### Your assignment:
Where a line in the records below contains the string "KiCad", tally it; give only the final number.

********************

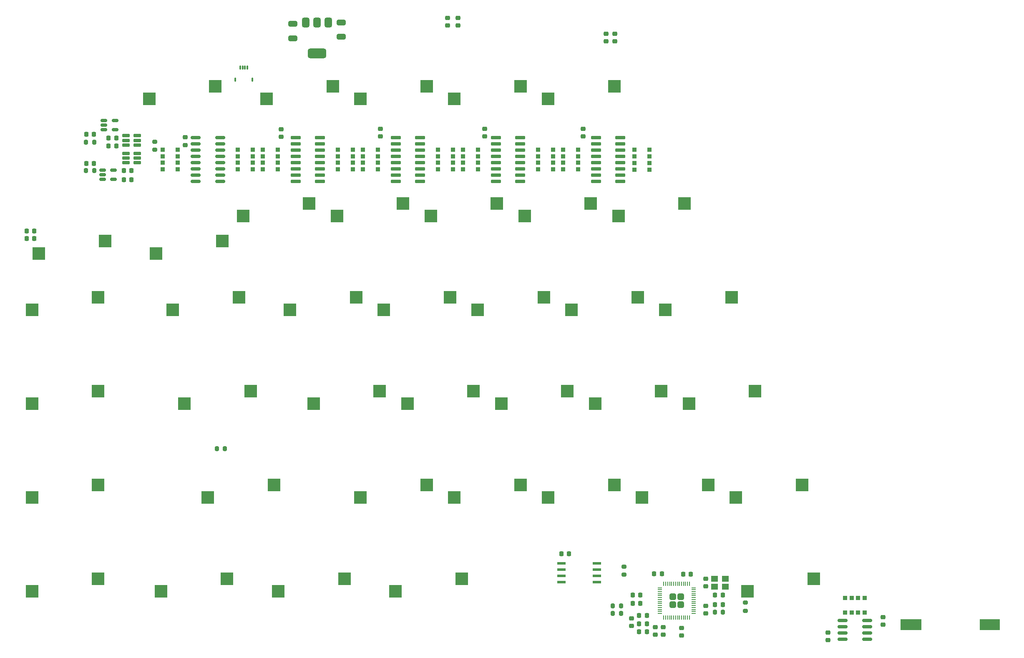
<source format=gbr>
%TF.GenerationSoftware,KiCad,Pcbnew,8.0.4*%
%TF.CreationDate,2024-10-18T15:07:03-05:00*%
%TF.ProjectId,numlocked_shift,6e756d6c-6f63-46b6-9564-5f7368696674,rev?*%
%TF.SameCoordinates,Original*%
%TF.FileFunction,Paste,Bot*%
%TF.FilePolarity,Positive*%
%FSLAX46Y46*%
G04 Gerber Fmt 4.6, Leading zero omitted, Abs format (unit mm)*
G04 Created by KiCad (PCBNEW 8.0.4) date 2024-10-18 15:07:03*
%MOMM*%
%LPD*%
G01*
G04 APERTURE LIST*
G04 Aperture macros list*
%AMRoundRect*
0 Rectangle with rounded corners*
0 $1 Rounding radius*
0 $2 $3 $4 $5 $6 $7 $8 $9 X,Y pos of 4 corners*
0 Add a 4 corners polygon primitive as box body*
4,1,4,$2,$3,$4,$5,$6,$7,$8,$9,$2,$3,0*
0 Add four circle primitives for the rounded corners*
1,1,$1+$1,$2,$3*
1,1,$1+$1,$4,$5*
1,1,$1+$1,$6,$7*
1,1,$1+$1,$8,$9*
0 Add four rect primitives between the rounded corners*
20,1,$1+$1,$2,$3,$4,$5,0*
20,1,$1+$1,$4,$5,$6,$7,0*
20,1,$1+$1,$6,$7,$8,$9,0*
20,1,$1+$1,$8,$9,$2,$3,0*%
G04 Aperture macros list end*
%ADD10R,2.550000X2.500000*%
%ADD11RoundRect,0.150000X-0.512500X-0.150000X0.512500X-0.150000X0.512500X0.150000X-0.512500X0.150000X0*%
%ADD12RoundRect,0.250000X-0.650000X0.325000X-0.650000X-0.325000X0.650000X-0.325000X0.650000X0.325000X0*%
%ADD13RoundRect,0.225000X0.225000X0.250000X-0.225000X0.250000X-0.225000X-0.250000X0.225000X-0.250000X0*%
%ADD14R,0.900000X0.900000*%
%ADD15R,4.350000X2.300000*%
%ADD16R,4.040000X2.300000*%
%ADD17RoundRect,0.225000X0.250000X-0.225000X0.250000X0.225000X-0.250000X0.225000X-0.250000X-0.225000X0*%
%ADD18RoundRect,0.225000X-0.250000X0.225000X-0.250000X-0.225000X0.250000X-0.225000X0.250000X0.225000X0*%
%ADD19RoundRect,0.075000X0.910000X0.225000X-0.910000X0.225000X-0.910000X-0.225000X0.910000X-0.225000X0*%
%ADD20RoundRect,0.072500X0.732500X0.217500X-0.732500X0.217500X-0.732500X-0.217500X0.732500X-0.217500X0*%
%ADD21RoundRect,0.200000X-0.200000X-0.275000X0.200000X-0.275000X0.200000X0.275000X-0.200000X0.275000X0*%
%ADD22RoundRect,0.150000X0.650000X0.150000X-0.650000X0.150000X-0.650000X-0.150000X0.650000X-0.150000X0*%
%ADD23RoundRect,0.225000X-0.225000X-0.250000X0.225000X-0.250000X0.225000X0.250000X-0.225000X0.250000X0*%
%ADD24RoundRect,0.200000X0.200000X0.275000X-0.200000X0.275000X-0.200000X-0.275000X0.200000X-0.275000X0*%
%ADD25RoundRect,0.075000X0.075000X0.325000X-0.075000X0.325000X-0.075000X-0.325000X0.075000X-0.325000X0*%
%ADD26RoundRect,0.100000X0.100000X0.300000X-0.100000X0.300000X-0.100000X-0.300000X0.100000X-0.300000X0*%
%ADD27RoundRect,0.249999X-0.395001X0.395001X-0.395001X-0.395001X0.395001X-0.395001X0.395001X0.395001X0*%
%ADD28RoundRect,0.050000X-0.050000X0.387500X-0.050000X-0.387500X0.050000X-0.387500X0.050000X0.387500X0*%
%ADD29RoundRect,0.050000X-0.387500X0.050000X-0.387500X-0.050000X0.387500X-0.050000X0.387500X0.050000X0*%
%ADD30RoundRect,0.200000X-0.275000X0.200000X-0.275000X-0.200000X0.275000X-0.200000X0.275000X0.200000X0*%
%ADD31RoundRect,0.375000X-0.375000X0.625000X-0.375000X-0.625000X0.375000X-0.625000X0.375000X0.625000X0*%
%ADD32RoundRect,0.500000X-1.400000X0.500000X-1.400000X-0.500000X1.400000X-0.500000X1.400000X0.500000X0*%
%ADD33R,1.400000X1.200000*%
%ADD34RoundRect,0.150000X-0.825000X-0.150000X0.825000X-0.150000X0.825000X0.150000X-0.825000X0.150000X0*%
%ADD35RoundRect,0.150000X0.850000X0.150000X-0.850000X0.150000X-0.850000X-0.150000X0.850000X-0.150000X0*%
G04 APERTURE END LIST*
D10*
%TO.C,S32*%
X150019200Y-69951600D03*
X163444200Y-67411600D03*
%TD*%
%TO.C,S38*%
X30956700Y-146151600D03*
X44381700Y-143611600D03*
%TD*%
%TO.C,S36*%
X30956700Y-89001600D03*
X44381700Y-86461600D03*
%TD*%
%TO.C,S4*%
X78581700Y-46139100D03*
X92006700Y-43599100D03*
%TD*%
%TO.C,S31*%
X159544200Y-89001600D03*
X172969200Y-86461600D03*
%TD*%
%TO.C,S20*%
X116681700Y-46139100D03*
X130106700Y-43599100D03*
%TD*%
%TO.C,S2*%
X73819200Y-69951600D03*
X87244200Y-67411600D03*
%TD*%
%TO.C,S35*%
X30956700Y-127101600D03*
X44381700Y-124561600D03*
%TD*%
%TO.C,S8*%
X66675450Y-127101600D03*
X80100450Y-124561600D03*
%TD*%
%TO.C,S30*%
X164306700Y-108051600D03*
X177731700Y-105511600D03*
%TD*%
%TO.C,S37*%
X45776700Y-75031600D03*
X32351700Y-77571600D03*
%TD*%
%TO.C,S33*%
X176212950Y-146151600D03*
X189637950Y-143611600D03*
%TD*%
%TO.C,S10*%
X92869200Y-69951600D03*
X106294200Y-67411600D03*
%TD*%
%TO.C,S25*%
X126206700Y-108051600D03*
X139631700Y-105511600D03*
%TD*%
%TO.C,S24*%
X130969200Y-69951600D03*
X144394200Y-67411600D03*
%TD*%
%TO.C,S21*%
X135731700Y-46139100D03*
X149156700Y-43599100D03*
%TD*%
%TO.C,S14*%
X97631700Y-127101600D03*
X111056700Y-124561600D03*
%TD*%
%TO.C,S29*%
X173831700Y-127101600D03*
X187256700Y-124561600D03*
%TD*%
%TO.C,S19*%
X102394200Y-89001600D03*
X115819200Y-86461600D03*
%TD*%
%TO.C,S1*%
X69589200Y-75031600D03*
X56164200Y-77571600D03*
%TD*%
%TO.C,S34*%
X30956700Y-108051600D03*
X44381700Y-105511600D03*
%TD*%
%TO.C,S26*%
X145256700Y-108051600D03*
X158681700Y-105511600D03*
%TD*%
%TO.C,S11*%
X57150450Y-146151600D03*
X70575450Y-143611600D03*
%TD*%
%TO.C,S15*%
X88106700Y-108051600D03*
X101531700Y-105511600D03*
%TD*%
%TO.C,S9*%
X80962950Y-146151600D03*
X94387950Y-143611600D03*
%TD*%
%TO.C,S6*%
X59531700Y-89001600D03*
X72956700Y-86461600D03*
%TD*%
%TO.C,S17*%
X116681700Y-127101600D03*
X130106700Y-124561600D03*
%TD*%
%TO.C,S28*%
X154781700Y-127101600D03*
X168206700Y-124561600D03*
%TD*%
%TO.C,S7*%
X61912950Y-108051600D03*
X75337950Y-105511600D03*
%TD*%
%TO.C,S3*%
X54769200Y-46139100D03*
X68194200Y-43599100D03*
%TD*%
%TO.C,S16*%
X107156700Y-108051600D03*
X120581700Y-105511600D03*
%TD*%
%TO.C,S18*%
X111919200Y-69951600D03*
X125344200Y-67411600D03*
%TD*%
%TO.C,S5*%
X97631700Y-46139100D03*
X111056700Y-43599100D03*
%TD*%
%TO.C,S27*%
X135731700Y-127101600D03*
X149156700Y-124561600D03*
%TD*%
%TO.C,S12*%
X104775450Y-146151600D03*
X118200450Y-143611600D03*
%TD*%
%TO.C,S13*%
X83344200Y-89001600D03*
X96769200Y-86461600D03*
%TD*%
%TO.C,S23*%
X140494200Y-89001600D03*
X153919200Y-86461600D03*
%TD*%
%TO.C,S22*%
X121444200Y-89001600D03*
X134869200Y-86461600D03*
%TD*%
D11*
%TO.C,U12*%
X45262500Y-62550000D03*
X45262500Y-61600000D03*
X45262500Y-60650000D03*
X47537500Y-60650000D03*
X47537500Y-62550000D03*
%TD*%
D12*
%TO.C,C16*%
X83900000Y-30925000D03*
X83900000Y-33875000D03*
%TD*%
D13*
%TO.C,C29*%
X31425000Y-74500000D03*
X29875000Y-74500000D03*
%TD*%
D14*
%TO.C,RN9*%
X196000000Y-147500000D03*
X197340000Y-147500000D03*
X198660000Y-147500000D03*
X200000000Y-147500000D03*
X200000000Y-150500000D03*
X198660000Y-150500000D03*
X197340000Y-150500000D03*
X196000000Y-150500000D03*
%TD*%
D15*
%TO.C,BT1*%
X209385000Y-152900000D03*
D16*
X225350000Y-152900000D03*
%TD*%
D17*
%TO.C,C19*%
X117402700Y-31271400D03*
X117402700Y-29721400D03*
%TD*%
%TO.C,C25*%
X142800000Y-53810200D03*
X142800000Y-52260200D03*
%TD*%
D18*
%TO.C,C13*%
X167700000Y-143625000D03*
X167700000Y-145175000D03*
%TD*%
D17*
%TO.C,C22*%
X81500000Y-53875000D03*
X81500000Y-52325000D03*
%TD*%
%TO.C,C33*%
X203682600Y-152921000D03*
X203682600Y-151371000D03*
%TD*%
D18*
%TO.C,C31*%
X147500000Y-32975000D03*
X147500000Y-34525000D03*
%TD*%
D12*
%TO.C,C17*%
X93740000Y-30635000D03*
X93740000Y-33585000D03*
%TD*%
D19*
%TO.C,U4*%
X89444400Y-54051200D03*
X89444400Y-55321200D03*
X89444400Y-56591200D03*
X89444400Y-57861200D03*
X89444400Y-59131200D03*
X89444400Y-60401200D03*
X89444400Y-61671200D03*
X89444400Y-62941200D03*
X84494400Y-62941200D03*
X84494400Y-61671200D03*
X84494400Y-60401200D03*
X84494400Y-59131200D03*
X84494400Y-57861200D03*
X84494400Y-56591200D03*
X84494400Y-55321200D03*
X84494400Y-54051200D03*
%TD*%
D13*
%TO.C,C11*%
X155775000Y-152800000D03*
X154225000Y-152800000D03*
%TD*%
D14*
%TO.C,RN7*%
X141809400Y-56496200D03*
X141809400Y-57836200D03*
X141809400Y-59156200D03*
X141809400Y-60496200D03*
X138809400Y-60496200D03*
X138809400Y-59156200D03*
X138809400Y-57836200D03*
X138809400Y-56496200D03*
%TD*%
D20*
%TO.C,U2*%
X145641800Y-140487400D03*
X145641800Y-141757400D03*
X145641800Y-143027400D03*
X145641800Y-144297400D03*
X138431800Y-144297400D03*
X138431800Y-143027400D03*
X138431800Y-141757400D03*
X138431800Y-140487400D03*
%TD*%
D13*
%TO.C,C28*%
X31425000Y-73000000D03*
X29875000Y-73000000D03*
%TD*%
D21*
%TO.C,R2*%
X148882600Y-149123400D03*
X150532600Y-149123400D03*
%TD*%
D14*
%TO.C,RN6*%
X133729400Y-60496200D03*
X133729400Y-59156200D03*
X133729400Y-57836200D03*
X133729400Y-56496200D03*
X136729400Y-56496200D03*
X136729400Y-57836200D03*
X136729400Y-59156200D03*
X136729400Y-60496200D03*
%TD*%
%TO.C,RN8*%
X153262200Y-60521600D03*
X153262200Y-59181600D03*
X153262200Y-57861600D03*
X153262200Y-56521600D03*
X156262200Y-56521600D03*
X156262200Y-57861600D03*
X156262200Y-59181600D03*
X156262200Y-60521600D03*
%TD*%
D22*
%TO.C,U9*%
X52323200Y-53650000D03*
X52323200Y-54600000D03*
X52323200Y-55550000D03*
X50023200Y-55550000D03*
X50023200Y-54600000D03*
X50023200Y-53650000D03*
%TD*%
D14*
%TO.C,RN1*%
X80849400Y-56496200D03*
X80849400Y-57836200D03*
X80849400Y-59156200D03*
X80849400Y-60496200D03*
X77849400Y-60496200D03*
X77849400Y-59156200D03*
X77849400Y-57836200D03*
X77849400Y-56496200D03*
%TD*%
D23*
%TO.C,C26*%
X49625000Y-62600000D03*
X51175000Y-62600000D03*
%TD*%
D13*
%TO.C,C36*%
X48075000Y-54100000D03*
X46525000Y-54100000D03*
%TD*%
D23*
%TO.C,C35*%
X49625000Y-60750000D03*
X51175000Y-60750000D03*
%TD*%
D13*
%TO.C,C5*%
X155775000Y-154400000D03*
X154225000Y-154400000D03*
%TD*%
D21*
%TO.C,R3*%
X148882600Y-150672800D03*
X150532600Y-150672800D03*
%TD*%
D11*
%TO.C,U11*%
X45562500Y-52450000D03*
X45562500Y-51500000D03*
X45562500Y-50550000D03*
X47837500Y-50550000D03*
X47837500Y-52450000D03*
%TD*%
D21*
%TO.C,R4*%
X169575000Y-150400000D03*
X171225000Y-150400000D03*
%TD*%
D13*
%TO.C,C12*%
X155775000Y-151100000D03*
X154225000Y-151100000D03*
%TD*%
%TO.C,C2*%
X154445000Y-146964400D03*
X152895000Y-146964400D03*
%TD*%
D18*
%TO.C,C32*%
X192550000Y-154525000D03*
X192550000Y-156075000D03*
%TD*%
D24*
%TO.C,R10*%
X43575000Y-60750000D03*
X41925000Y-60750000D03*
%TD*%
D13*
%TO.C,C4*%
X154445000Y-148615400D03*
X152895000Y-148615400D03*
%TD*%
D14*
%TO.C,RN2*%
X93089400Y-60496200D03*
X93089400Y-59156200D03*
X93089400Y-57836200D03*
X93089400Y-56496200D03*
X96089400Y-56496200D03*
X96089400Y-57836200D03*
X96089400Y-59156200D03*
X96089400Y-60496200D03*
%TD*%
D18*
%TO.C,C1*%
X152700000Y-151625000D03*
X152700000Y-153175000D03*
%TD*%
D19*
%TO.C,U7*%
X150404400Y-54051200D03*
X150404400Y-55321200D03*
X150404400Y-56591200D03*
X150404400Y-57861200D03*
X150404400Y-59131200D03*
X150404400Y-60401200D03*
X150404400Y-61671200D03*
X150404400Y-62941200D03*
X145454400Y-62941200D03*
X145454400Y-61671200D03*
X145454400Y-60401200D03*
X145454400Y-59131200D03*
X145454400Y-57861200D03*
X145454400Y-56591200D03*
X145454400Y-55321200D03*
X145454400Y-54051200D03*
%TD*%
D25*
%TO.C,J8*%
X74714800Y-39800000D03*
X74214800Y-39800000D03*
X73714800Y-39800000D03*
X73214800Y-39800000D03*
D26*
X75714800Y-42300000D03*
X72214800Y-42300000D03*
%TD*%
D27*
%TO.C,U1*%
X162620200Y-147248100D03*
X161020200Y-147248100D03*
X162620200Y-148848100D03*
X161020200Y-148848100D03*
D28*
X159220200Y-144610600D03*
X159620200Y-144610600D03*
X160020200Y-144610600D03*
X160420200Y-144610600D03*
X160820200Y-144610600D03*
X161220200Y-144610600D03*
X161620200Y-144610600D03*
X162020200Y-144610600D03*
X162420200Y-144610600D03*
X162820200Y-144610600D03*
X163220200Y-144610600D03*
X163620200Y-144610600D03*
X164020200Y-144610600D03*
X164420200Y-144610600D03*
D29*
X165257700Y-145448100D03*
X165257700Y-145848100D03*
X165257700Y-146248100D03*
X165257700Y-146648100D03*
X165257700Y-147048100D03*
X165257700Y-147448100D03*
X165257700Y-147848100D03*
X165257700Y-148248100D03*
X165257700Y-148648100D03*
X165257700Y-149048100D03*
X165257700Y-149448100D03*
X165257700Y-149848100D03*
X165257700Y-150248100D03*
X165257700Y-150648100D03*
D28*
X164420200Y-151485600D03*
X164020200Y-151485600D03*
X163620200Y-151485600D03*
X163220200Y-151485600D03*
X162820200Y-151485600D03*
X162420200Y-151485600D03*
X162020200Y-151485600D03*
X161620200Y-151485600D03*
X161220200Y-151485600D03*
X160820200Y-151485600D03*
X160420200Y-151485600D03*
X160020200Y-151485600D03*
X159620200Y-151485600D03*
X159220200Y-151485600D03*
D29*
X158382700Y-150648100D03*
X158382700Y-150248100D03*
X158382700Y-149848100D03*
X158382700Y-149448100D03*
X158382700Y-149048100D03*
X158382700Y-148648100D03*
X158382700Y-148248100D03*
X158382700Y-147848100D03*
X158382700Y-147448100D03*
X158382700Y-147048100D03*
X158382700Y-146648100D03*
X158382700Y-146248100D03*
X158382700Y-145848100D03*
X158382700Y-145448100D03*
%TD*%
D30*
%TO.C,R6*%
X55900000Y-54875000D03*
X55900000Y-56525000D03*
%TD*%
D18*
%TO.C,C3*%
X167767000Y-149110400D03*
X167767000Y-150660400D03*
%TD*%
D13*
%TO.C,C34*%
X43525000Y-53400000D03*
X41975000Y-53400000D03*
%TD*%
D14*
%TO.C,RN11*%
X72769400Y-60496200D03*
X72769400Y-59156200D03*
X72769400Y-57836200D03*
X72769400Y-56496200D03*
X75769400Y-56496200D03*
X75769400Y-57836200D03*
X75769400Y-59156200D03*
X75769400Y-60496200D03*
%TD*%
D18*
%TO.C,C9*%
X157464200Y-153425000D03*
X157464200Y-154975000D03*
%TD*%
D14*
%TO.C,RN4*%
X113409400Y-60496200D03*
X113409400Y-59156200D03*
X113409400Y-57836200D03*
X113409400Y-56496200D03*
X116409400Y-56496200D03*
X116409400Y-57836200D03*
X116409400Y-59156200D03*
X116409400Y-60496200D03*
%TD*%
D13*
%TO.C,C27*%
X48075000Y-55700000D03*
X46525000Y-55700000D03*
%TD*%
D14*
%TO.C,RN3*%
X101169400Y-56496200D03*
X101169400Y-57836200D03*
X101169400Y-59156200D03*
X101169400Y-60496200D03*
X98169400Y-60496200D03*
X98169400Y-59156200D03*
X98169400Y-57836200D03*
X98169400Y-56496200D03*
%TD*%
D13*
%TO.C,C10*%
X158800000Y-142600000D03*
X157250000Y-142600000D03*
%TD*%
D18*
%TO.C,C38*%
X162800000Y-153625000D03*
X162800000Y-155175000D03*
%TD*%
D31*
%TO.C,U3*%
X86500000Y-30650000D03*
X88800000Y-30650000D03*
X91100000Y-30650000D03*
D32*
X88800000Y-36950000D03*
%TD*%
D33*
%TO.C,X1*%
X169500000Y-143600000D03*
X171700000Y-143600000D03*
X171700000Y-145200000D03*
X169500000Y-145200000D03*
%TD*%
D18*
%TO.C,C39*%
X62050000Y-53975000D03*
X62050000Y-55525000D03*
%TD*%
D34*
%TO.C,U10*%
X195518000Y-155905000D03*
X195518000Y-154635000D03*
X195518000Y-153365000D03*
X195518000Y-152095000D03*
X200468000Y-152095000D03*
X200468000Y-153365000D03*
X200468000Y-154635000D03*
X200468000Y-155905000D03*
%TD*%
D22*
%TO.C,U8*%
X52323200Y-57256000D03*
X52323200Y-58206000D03*
X52323200Y-59156000D03*
X50023200Y-59156000D03*
X50023200Y-58206000D03*
X50023200Y-57256000D03*
%TD*%
D19*
%TO.C,U5*%
X109764400Y-54051200D03*
X109764400Y-55321200D03*
X109764400Y-56591200D03*
X109764400Y-57861200D03*
X109764400Y-59131200D03*
X109764400Y-60401200D03*
X109764400Y-61671200D03*
X109764400Y-62941200D03*
X104814400Y-62941200D03*
X104814400Y-61671200D03*
X104814400Y-60401200D03*
X104814400Y-59131200D03*
X104814400Y-57861200D03*
X104814400Y-56591200D03*
X104814400Y-55321200D03*
X104814400Y-54051200D03*
%TD*%
D17*
%TO.C,C23*%
X101700000Y-53775000D03*
X101700000Y-52225000D03*
%TD*%
D30*
%TO.C,R5*%
X151114200Y-141165100D03*
X151114200Y-142815100D03*
%TD*%
D13*
%TO.C,C37*%
X43525000Y-59250000D03*
X41975000Y-59250000D03*
%TD*%
D35*
%TO.C,U13*%
X69149400Y-54051200D03*
X69149400Y-55321200D03*
X69149400Y-56591200D03*
X69149400Y-57861200D03*
X69149400Y-59131200D03*
X69149400Y-60401200D03*
X69149400Y-61671200D03*
X69149400Y-62941200D03*
X64149400Y-62941200D03*
X64149400Y-61671200D03*
X64149400Y-60401200D03*
X64149400Y-59131200D03*
X64149400Y-57861200D03*
X64149400Y-56591200D03*
X64149400Y-55321200D03*
X64149400Y-54051200D03*
%TD*%
D18*
%TO.C,C30*%
X149250000Y-32975000D03*
X149250000Y-34525000D03*
%TD*%
D23*
%TO.C,C7*%
X169633600Y-148844000D03*
X171183600Y-148844000D03*
%TD*%
D17*
%TO.C,C18*%
X115300000Y-31275000D03*
X115300000Y-29725000D03*
%TD*%
D14*
%TO.C,RN10*%
X60529400Y-56496200D03*
X60529400Y-57836200D03*
X60529400Y-59156200D03*
X60529400Y-60496200D03*
X57529400Y-60496200D03*
X57529400Y-59156200D03*
X57529400Y-57836200D03*
X57529400Y-56496200D03*
%TD*%
D17*
%TO.C,C24*%
X122900000Y-53775000D03*
X122900000Y-52225000D03*
%TD*%
D14*
%TO.C,RN5*%
X121489400Y-56496200D03*
X121489400Y-57836200D03*
X121489400Y-59156200D03*
X121489400Y-60496200D03*
X118489400Y-60496200D03*
X118489400Y-59156200D03*
X118489400Y-57836200D03*
X118489400Y-56496200D03*
%TD*%
D23*
%TO.C,C6*%
X163175000Y-142700000D03*
X164725000Y-142700000D03*
%TD*%
%TO.C,C14*%
X169625000Y-146900000D03*
X171175000Y-146900000D03*
%TD*%
%TO.C,C15*%
X138425000Y-138500000D03*
X139975000Y-138500000D03*
%TD*%
D19*
%TO.C,U6*%
X130084400Y-54051200D03*
X130084400Y-55321200D03*
X130084400Y-56591200D03*
X130084400Y-57861200D03*
X130084400Y-59131200D03*
X130084400Y-60401200D03*
X130084400Y-61671200D03*
X130084400Y-62941200D03*
X125134400Y-62941200D03*
X125134400Y-61671200D03*
X125134400Y-60401200D03*
X125134400Y-59131200D03*
X125134400Y-57861200D03*
X125134400Y-56591200D03*
X125134400Y-55321200D03*
X125134400Y-54051200D03*
%TD*%
D18*
%TO.C,C8*%
X159100000Y-153425000D03*
X159100000Y-154975000D03*
%TD*%
D30*
%TO.C,R8*%
X175800000Y-148475000D03*
X175800000Y-150125000D03*
%TD*%
D24*
%TO.C,R9*%
X43575000Y-55000000D03*
X41925000Y-55000000D03*
%TD*%
D21*
%TO.C,R11*%
X68475000Y-117200000D03*
X70125000Y-117200000D03*
%TD*%
M02*

</source>
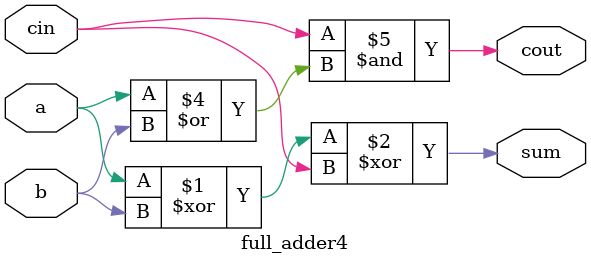
<source format=v>
module full_adder4(a,b,cin,sum,cout);
input a,b,cin;
output sum,cout;
assign sum = a^b^cin;
assign cout = 1'b0&b|cin&(a|b); 
// initial begin
//     $display("The incorrect adder with and0 having in1/0");
// end   
endmodule
</source>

********************

### Task solution:
2